## [DATA UNDER STUDY]

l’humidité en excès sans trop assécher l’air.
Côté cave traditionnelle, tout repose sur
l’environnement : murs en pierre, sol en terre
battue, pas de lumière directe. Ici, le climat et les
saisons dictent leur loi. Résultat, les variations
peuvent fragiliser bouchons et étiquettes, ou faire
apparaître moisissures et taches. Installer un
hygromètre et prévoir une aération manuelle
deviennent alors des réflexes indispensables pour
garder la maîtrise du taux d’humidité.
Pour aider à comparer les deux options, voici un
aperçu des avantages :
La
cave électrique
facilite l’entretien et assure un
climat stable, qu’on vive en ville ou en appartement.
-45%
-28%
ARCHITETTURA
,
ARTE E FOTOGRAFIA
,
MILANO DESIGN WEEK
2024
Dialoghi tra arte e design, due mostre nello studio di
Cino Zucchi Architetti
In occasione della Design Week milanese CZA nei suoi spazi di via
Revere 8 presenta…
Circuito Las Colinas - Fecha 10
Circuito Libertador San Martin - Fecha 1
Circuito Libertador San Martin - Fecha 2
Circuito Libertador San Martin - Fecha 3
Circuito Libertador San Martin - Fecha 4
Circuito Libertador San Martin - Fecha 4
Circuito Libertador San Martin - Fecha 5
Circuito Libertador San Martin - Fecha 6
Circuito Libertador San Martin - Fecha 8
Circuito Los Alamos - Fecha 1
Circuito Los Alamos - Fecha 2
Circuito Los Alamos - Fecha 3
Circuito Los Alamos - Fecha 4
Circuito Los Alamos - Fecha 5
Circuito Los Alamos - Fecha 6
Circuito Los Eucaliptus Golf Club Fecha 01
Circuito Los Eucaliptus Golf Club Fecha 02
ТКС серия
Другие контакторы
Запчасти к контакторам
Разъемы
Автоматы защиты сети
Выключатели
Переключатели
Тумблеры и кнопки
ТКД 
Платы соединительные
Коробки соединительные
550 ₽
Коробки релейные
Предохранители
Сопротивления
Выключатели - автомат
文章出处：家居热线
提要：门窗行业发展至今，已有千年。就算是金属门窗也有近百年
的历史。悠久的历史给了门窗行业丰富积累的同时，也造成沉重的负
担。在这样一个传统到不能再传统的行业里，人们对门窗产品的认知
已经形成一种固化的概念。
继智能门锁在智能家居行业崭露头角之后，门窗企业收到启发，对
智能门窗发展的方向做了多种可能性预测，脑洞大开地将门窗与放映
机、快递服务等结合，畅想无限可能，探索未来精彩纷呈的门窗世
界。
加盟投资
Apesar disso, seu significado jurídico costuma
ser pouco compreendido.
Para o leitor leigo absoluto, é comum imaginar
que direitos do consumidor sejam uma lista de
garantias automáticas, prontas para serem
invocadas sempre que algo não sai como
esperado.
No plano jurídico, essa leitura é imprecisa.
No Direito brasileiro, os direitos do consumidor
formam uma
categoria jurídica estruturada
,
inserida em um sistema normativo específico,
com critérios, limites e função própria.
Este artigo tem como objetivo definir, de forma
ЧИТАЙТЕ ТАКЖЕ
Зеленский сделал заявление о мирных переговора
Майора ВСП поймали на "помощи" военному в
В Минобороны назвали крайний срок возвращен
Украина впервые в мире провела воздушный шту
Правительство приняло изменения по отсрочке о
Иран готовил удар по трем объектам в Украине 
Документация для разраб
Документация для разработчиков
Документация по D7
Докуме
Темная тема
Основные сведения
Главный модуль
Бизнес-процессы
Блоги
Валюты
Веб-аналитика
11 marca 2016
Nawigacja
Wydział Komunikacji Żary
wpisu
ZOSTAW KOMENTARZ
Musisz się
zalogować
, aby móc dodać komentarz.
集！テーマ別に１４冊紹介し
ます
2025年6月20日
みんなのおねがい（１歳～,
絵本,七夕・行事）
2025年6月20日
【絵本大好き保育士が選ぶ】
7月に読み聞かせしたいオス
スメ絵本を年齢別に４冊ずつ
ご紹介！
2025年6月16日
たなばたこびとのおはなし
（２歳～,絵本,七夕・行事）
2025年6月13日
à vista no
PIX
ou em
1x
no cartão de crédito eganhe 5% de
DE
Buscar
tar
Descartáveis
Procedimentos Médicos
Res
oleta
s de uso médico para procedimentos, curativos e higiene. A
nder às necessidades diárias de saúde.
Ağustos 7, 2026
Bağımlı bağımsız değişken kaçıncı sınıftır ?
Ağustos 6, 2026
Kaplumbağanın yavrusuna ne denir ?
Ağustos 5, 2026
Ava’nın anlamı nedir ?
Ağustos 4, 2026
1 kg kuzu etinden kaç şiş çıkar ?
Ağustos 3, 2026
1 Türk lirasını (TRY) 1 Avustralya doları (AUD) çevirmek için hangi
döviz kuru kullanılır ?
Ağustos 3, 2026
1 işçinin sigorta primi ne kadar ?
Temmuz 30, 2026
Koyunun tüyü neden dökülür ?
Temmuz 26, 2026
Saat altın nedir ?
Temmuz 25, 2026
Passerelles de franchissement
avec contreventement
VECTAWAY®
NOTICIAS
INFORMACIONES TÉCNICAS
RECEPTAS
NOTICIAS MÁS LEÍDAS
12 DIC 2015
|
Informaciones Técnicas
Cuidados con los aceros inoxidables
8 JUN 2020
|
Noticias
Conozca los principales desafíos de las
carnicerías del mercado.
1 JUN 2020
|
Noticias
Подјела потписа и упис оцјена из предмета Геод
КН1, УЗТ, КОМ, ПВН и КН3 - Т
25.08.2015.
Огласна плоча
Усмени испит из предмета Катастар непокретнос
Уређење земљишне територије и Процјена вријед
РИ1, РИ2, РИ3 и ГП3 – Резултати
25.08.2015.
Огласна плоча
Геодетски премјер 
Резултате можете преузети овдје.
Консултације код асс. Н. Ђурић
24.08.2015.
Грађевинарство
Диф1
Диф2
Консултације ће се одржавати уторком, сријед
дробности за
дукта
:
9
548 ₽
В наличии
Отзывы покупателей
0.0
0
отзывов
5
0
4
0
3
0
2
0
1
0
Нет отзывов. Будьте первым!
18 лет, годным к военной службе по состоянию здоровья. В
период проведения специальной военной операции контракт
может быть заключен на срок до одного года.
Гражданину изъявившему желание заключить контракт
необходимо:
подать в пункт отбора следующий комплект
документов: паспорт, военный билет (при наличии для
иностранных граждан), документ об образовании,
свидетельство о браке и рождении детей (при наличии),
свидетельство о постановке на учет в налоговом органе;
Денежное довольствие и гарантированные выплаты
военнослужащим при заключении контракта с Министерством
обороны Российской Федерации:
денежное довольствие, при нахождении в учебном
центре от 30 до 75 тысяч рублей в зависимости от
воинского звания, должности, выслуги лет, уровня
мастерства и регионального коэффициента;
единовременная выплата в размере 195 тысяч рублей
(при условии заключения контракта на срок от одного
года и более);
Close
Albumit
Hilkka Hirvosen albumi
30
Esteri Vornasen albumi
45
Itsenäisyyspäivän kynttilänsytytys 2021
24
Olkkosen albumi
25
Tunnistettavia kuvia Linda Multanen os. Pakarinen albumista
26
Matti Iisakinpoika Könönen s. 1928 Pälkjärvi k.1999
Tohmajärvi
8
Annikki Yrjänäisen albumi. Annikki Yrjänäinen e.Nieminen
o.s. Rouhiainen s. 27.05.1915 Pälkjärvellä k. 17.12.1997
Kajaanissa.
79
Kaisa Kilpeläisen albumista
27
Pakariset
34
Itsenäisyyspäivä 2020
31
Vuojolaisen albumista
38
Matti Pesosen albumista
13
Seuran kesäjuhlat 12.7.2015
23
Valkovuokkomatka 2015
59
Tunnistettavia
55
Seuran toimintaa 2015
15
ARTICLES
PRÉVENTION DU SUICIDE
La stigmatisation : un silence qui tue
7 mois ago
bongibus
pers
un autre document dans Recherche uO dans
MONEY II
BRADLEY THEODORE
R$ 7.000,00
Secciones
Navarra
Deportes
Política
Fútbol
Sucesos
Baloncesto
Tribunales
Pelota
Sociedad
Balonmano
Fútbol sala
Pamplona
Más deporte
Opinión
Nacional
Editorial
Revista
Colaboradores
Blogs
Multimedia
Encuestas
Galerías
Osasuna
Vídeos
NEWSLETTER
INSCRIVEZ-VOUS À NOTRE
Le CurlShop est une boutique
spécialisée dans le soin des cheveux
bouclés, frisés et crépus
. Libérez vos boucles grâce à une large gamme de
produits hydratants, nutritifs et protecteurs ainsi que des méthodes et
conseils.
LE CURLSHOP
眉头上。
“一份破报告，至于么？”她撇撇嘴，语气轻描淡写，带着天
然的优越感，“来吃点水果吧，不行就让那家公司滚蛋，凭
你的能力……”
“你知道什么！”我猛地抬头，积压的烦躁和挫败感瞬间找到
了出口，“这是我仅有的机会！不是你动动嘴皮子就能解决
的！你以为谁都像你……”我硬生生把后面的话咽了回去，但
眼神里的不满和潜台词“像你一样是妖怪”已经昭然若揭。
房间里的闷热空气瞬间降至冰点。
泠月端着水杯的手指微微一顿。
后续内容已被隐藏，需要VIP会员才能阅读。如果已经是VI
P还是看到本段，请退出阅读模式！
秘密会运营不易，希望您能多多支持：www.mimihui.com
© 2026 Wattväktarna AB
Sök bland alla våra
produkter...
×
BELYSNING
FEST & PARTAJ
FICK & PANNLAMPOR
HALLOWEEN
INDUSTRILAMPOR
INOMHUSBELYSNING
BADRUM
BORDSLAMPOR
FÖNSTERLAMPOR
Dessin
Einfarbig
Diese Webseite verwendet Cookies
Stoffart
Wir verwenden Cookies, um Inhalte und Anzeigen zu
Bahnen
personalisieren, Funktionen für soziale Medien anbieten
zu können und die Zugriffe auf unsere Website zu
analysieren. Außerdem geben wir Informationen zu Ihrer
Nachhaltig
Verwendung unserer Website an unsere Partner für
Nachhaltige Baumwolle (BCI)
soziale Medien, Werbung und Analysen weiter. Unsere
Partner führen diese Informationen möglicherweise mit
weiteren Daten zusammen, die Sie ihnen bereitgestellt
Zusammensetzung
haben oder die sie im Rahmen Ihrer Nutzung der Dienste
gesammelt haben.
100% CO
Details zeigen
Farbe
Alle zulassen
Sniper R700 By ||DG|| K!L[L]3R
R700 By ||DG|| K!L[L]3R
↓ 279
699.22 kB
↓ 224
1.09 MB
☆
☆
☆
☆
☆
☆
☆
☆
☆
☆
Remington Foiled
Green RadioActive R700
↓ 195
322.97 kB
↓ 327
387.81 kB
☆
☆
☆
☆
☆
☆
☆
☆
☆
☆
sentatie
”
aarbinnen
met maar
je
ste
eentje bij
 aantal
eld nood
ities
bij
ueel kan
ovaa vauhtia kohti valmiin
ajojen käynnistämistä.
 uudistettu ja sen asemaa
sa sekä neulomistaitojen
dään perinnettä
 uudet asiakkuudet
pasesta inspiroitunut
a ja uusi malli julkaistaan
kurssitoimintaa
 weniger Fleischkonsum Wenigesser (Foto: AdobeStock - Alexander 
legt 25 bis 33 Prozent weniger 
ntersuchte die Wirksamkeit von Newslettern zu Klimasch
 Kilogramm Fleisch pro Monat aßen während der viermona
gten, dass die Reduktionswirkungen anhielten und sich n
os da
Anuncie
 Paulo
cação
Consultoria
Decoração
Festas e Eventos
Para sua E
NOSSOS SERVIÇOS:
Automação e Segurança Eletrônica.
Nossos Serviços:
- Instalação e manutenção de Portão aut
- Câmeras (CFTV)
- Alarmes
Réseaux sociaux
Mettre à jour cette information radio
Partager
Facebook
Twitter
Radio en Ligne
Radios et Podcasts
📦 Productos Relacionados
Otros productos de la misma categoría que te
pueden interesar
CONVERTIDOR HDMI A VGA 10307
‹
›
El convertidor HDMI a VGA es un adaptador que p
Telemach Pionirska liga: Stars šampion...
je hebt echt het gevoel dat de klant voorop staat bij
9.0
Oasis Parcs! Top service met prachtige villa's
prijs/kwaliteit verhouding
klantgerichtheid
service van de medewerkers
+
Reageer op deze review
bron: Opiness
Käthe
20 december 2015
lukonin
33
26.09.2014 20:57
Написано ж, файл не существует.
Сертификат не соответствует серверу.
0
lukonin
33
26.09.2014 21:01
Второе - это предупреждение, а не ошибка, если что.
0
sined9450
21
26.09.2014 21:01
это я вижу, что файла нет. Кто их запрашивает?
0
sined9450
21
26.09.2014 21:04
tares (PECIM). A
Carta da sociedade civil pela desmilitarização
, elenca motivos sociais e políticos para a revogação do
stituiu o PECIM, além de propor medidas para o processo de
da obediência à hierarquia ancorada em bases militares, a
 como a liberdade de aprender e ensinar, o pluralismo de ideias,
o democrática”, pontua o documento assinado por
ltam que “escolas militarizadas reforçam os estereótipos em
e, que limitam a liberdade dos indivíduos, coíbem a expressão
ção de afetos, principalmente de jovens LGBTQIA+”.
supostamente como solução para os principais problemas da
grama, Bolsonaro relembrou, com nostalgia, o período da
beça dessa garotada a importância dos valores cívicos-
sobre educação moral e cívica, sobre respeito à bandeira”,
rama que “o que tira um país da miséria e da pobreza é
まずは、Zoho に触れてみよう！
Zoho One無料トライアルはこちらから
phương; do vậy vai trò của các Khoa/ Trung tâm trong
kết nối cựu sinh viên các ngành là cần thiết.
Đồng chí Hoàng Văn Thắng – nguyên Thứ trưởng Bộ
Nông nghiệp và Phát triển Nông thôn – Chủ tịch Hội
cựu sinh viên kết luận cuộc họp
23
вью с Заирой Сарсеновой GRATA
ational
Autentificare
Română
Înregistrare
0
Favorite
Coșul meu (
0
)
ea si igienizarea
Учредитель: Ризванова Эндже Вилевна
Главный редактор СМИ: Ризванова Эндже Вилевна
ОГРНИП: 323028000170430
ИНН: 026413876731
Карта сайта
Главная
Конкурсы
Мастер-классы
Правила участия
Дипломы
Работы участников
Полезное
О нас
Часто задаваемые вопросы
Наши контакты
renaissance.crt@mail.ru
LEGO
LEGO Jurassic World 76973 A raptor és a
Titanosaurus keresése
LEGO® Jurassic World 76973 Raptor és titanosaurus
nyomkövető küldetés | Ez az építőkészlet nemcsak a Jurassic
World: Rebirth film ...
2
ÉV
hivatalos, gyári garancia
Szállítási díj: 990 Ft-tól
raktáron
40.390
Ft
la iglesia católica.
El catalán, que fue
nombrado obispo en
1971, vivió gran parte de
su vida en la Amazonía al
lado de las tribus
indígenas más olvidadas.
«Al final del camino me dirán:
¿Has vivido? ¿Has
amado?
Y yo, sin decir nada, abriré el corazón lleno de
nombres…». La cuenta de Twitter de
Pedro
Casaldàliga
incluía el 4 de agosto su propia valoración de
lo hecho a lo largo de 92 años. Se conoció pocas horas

## [INSTRUCTIONS TO FOLLOW]
Reproduce the lines without any change, starting at the first line of the records and stopping after the line that contains "Pour aider à". Include both of those lines.

## [OUTPUT OF THE TASK]
l’humidité en excès sans trop assécher l’air.
Côté cave traditionnelle, tout repose sur
l’environnement : murs en pierre, sol en terre
battue, pas de lumière directe. Ici, le climat et les
saisons dictent leur loi. Résultat, les variations
peuvent fragiliser bouchons et étiquettes, ou faire
apparaître moisissures et taches. Installer un
hygromètre et prévoir une aération manuelle
deviennent alors des réflexes indispensables pour
garder la maîtrise du taux d’humidité.
Pour aider à comparer les deux options, voici un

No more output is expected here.